Intended to expand the property profile and application potential of polymeric wood substitutes, a new technology is available for license to make lightweight plastic lumber-type products that contain no wood fiber. Eovations, LLC in Bay City, Mich., a two-year-old affiliate of Universal Forest Products, is promoting a patented technology originally developed by Dow Chemical Co. to produce profiles from PE, PP, or other thermoplastics together with a mineral filler (various kinds can be used). The process involves two steps, which can be integrated or separate: extrusion of a billet of resin and filler, and die drawing to highly orient the polymer chains and create voids (“dynamic cavitation”) around the mineral particle. Voids are created when polymer is pulled away from the mineral during drawing. Those voids help reduce density of the finished profile to 0.5-1.0 g/cc without use of blowing agents. One of the unique effects of the die-drawing process is “fully fiberizing” the composite—producing a wood-like fibrous structure throughout the thickness of the profile (see photo).
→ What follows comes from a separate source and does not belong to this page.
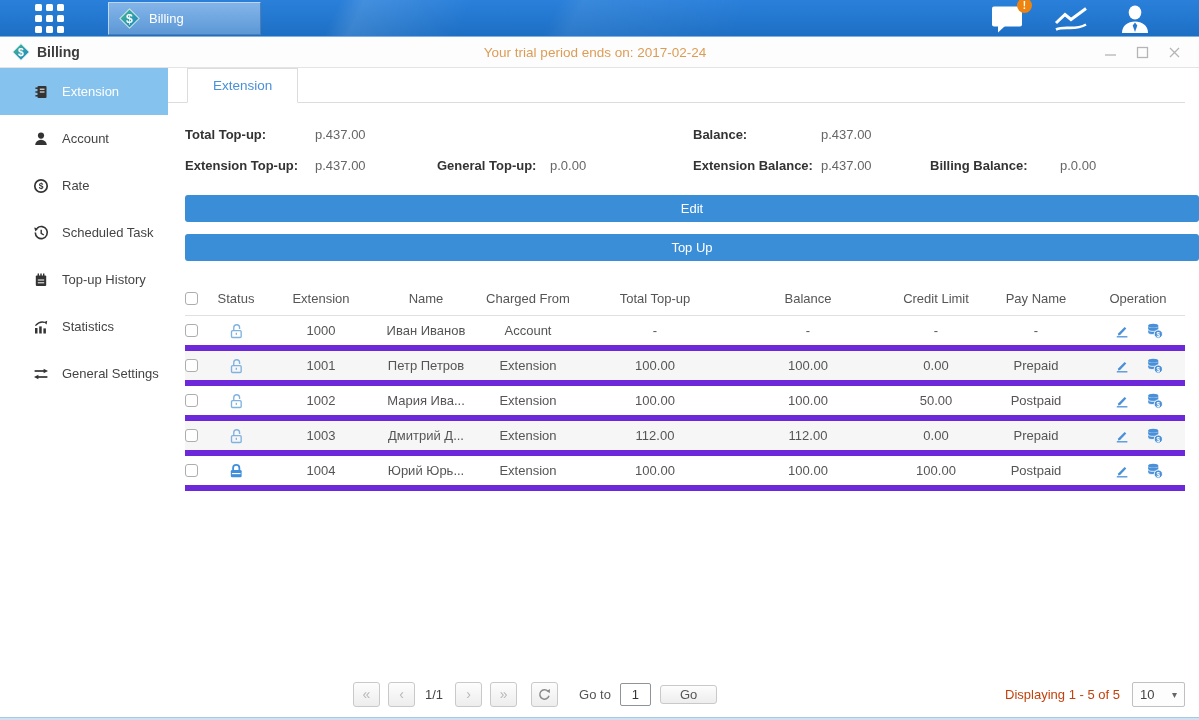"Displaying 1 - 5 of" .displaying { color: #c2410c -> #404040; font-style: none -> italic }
Eovations is offering to license the technology, and it also can produce custom products itself from a production-scale line in Bay City and additional capacity coming on line this year in Selma, Ala. Though no licenses have been granted yet, Eovations is in discussions with a number of prospective licensees and several appear promising, according to a company spokesman. Eovations says profiles made with its technology surpass many types of wood as well as wood/plastic composites and foamed PVC in physical properties and outdoor durability. For example, the Eovations product withstands 580 in.-lb of dart impact at 20 C. It reportedly also shows less than 0.2% moisture absorption, improved resistance to warpage, low thermal expansion in the lineal direction, and resistance to mildew, mold, insects, and marine organisms. The product can have woodgrain or other surface texture and can be colored and painted. The wide range of potential applications ranges from typical plastic-lumber uses—decking, railing, and fencing—to door and window frames, roofing, siding, trim, concrete forms, pallets, truck beds, trailer components, stadium seating, signage, piers, marine pilings, seawalls, and temporary road beds.